Alexandre Lacazette the hero as Arsenal halt Liverpool in fun 1-1 draw
Three thoughts from an enthralling 1-1 draw between Arsenal and Liverpool at the Emirates:
1. Lacazette denies Liverpool, extends Arsenal's unbeaten run
Alexandre Lacazette struck a late equaliser to extend Arsenal's unbeaten run to 14 games and deny Liverpool a significant victory in their bid to win the Premier League title.
James Milner's 62nd-minute strike, after Sadio Mane's cross was diverted into his path by the palm of Bernd Leno and heel of Rob Holding, looked set to give Liverpool the win that would have moved them three points clear at the top of the table. But Lacazette halted Liverpool's march with a stunning finish in the 83rd minute, beating Alisson to the ball before curling into the net from a narrow angle.
Lacazette's equaliser was well-deserved by Arsenal, who more than merited a share of the points at the Emirates. It was a game that showcased the home side's improvement under Unai Emery this season following Arsene Wenger's exit at the end of last term. Arsenal were vibrant and ambitious going forward and tighter than usual at the back, but Liverpool also underlined why they believe they can end the club's 29-year wait for the title this season.
Jurgen Klopp's men ended the game with good reason to be aggrieved by the ruling out of Mane's first-half goal for offside when replays showed the forward to be onside. Both teams had opportunities to win the game, but a draw -- Liverpool's third against top-six rivals this season -- was a fair result.
2. Torreira is key to Arsenal's resurgence
Lucas Torreira showed against Liverpool just why he has become so integral to the team being rebuilt by Unai Emery.
Under Arsene Wenger, the absence of a player of Torreira's tenacity and industry almost became a running joke in the final years of the Frenchman's reign. His admission that he could have signed N'Golo Kante before he moved to Leicester merely highlighted the gaping hole in Arsenal teams over recent seasons.
But Torreira is now doing for Arsenal what Kante does for Chelsea and Fernandinho does for Manchester City. He destroys, mops up, creates and urges his teammates on, while also displaying that Uruguayan bite and desire that Arsenal have been desperate for. The 22-year-old summer signing from Sampdoria gave the perfect example of his value to Emery's team with a 32nd-minute interception to prevent the ball dropping to Mohamed Salah just inside the Arsenal half.
Until this season, Arsenal have not had a player capable of sniffing out that kind of danger, arguably since Patrick Vieira left the club over a decade ago. The Arsenal fans clearly know what a difference Torreira has made, too, with the old Vieira chant reworded in the Uruguayan's honour.

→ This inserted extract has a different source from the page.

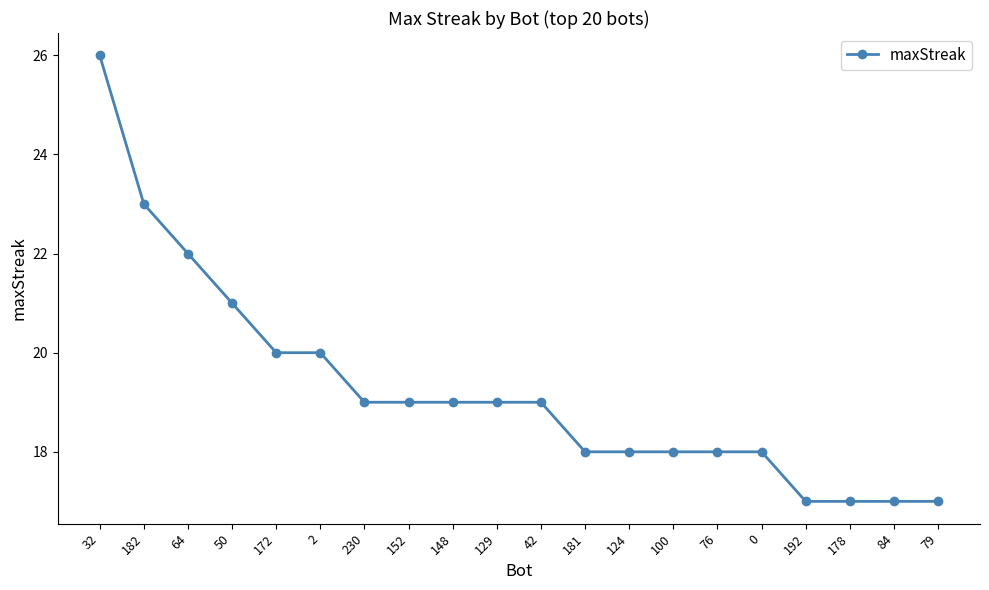

How many values are between 18 and 20?

12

3. Mane 'goal' highlights flaws in offside rule
When a group of players accept a bad decision without registering a complaint to the officials, it's a pretty clear sign that the rulebook has become too complicated, and that was certainly the case when Liverpool calmly accepted Mane's 18th-minute goal being disallowed.
Mane thought he had put Liverpool ahead when he scored from the rebound after Roberto Firmino's half-volley had struck the Arsenal post. But as soon as the ball hit the net, assistant referee Simon Long raised his flag, prompting referee Andre Marriner to rule the goal out.
Nobody raised a protest on Liverpool's behalf, either on the pitch or off it, but replays quickly showed that the officials had got it wrong. Mane was offside when the initial cross to Firmino was played into the penalty area, but he was not interfering with play under the current interpretation of the offside rule.
The Senegalese forward then was behind the ball when Firmino shot. He was also behind the last Arsenal defender, but because he hit the ball in the "second phase" of the move, Mane's goal should have stood.
Linesman Long got it wrong, but with so many judgments to make in a split second, is it any surprise? The offside rule has become too complicated and everyone would benefit from a return to the old rule that required "daylight" between the last man and the attacker before the flag was raised.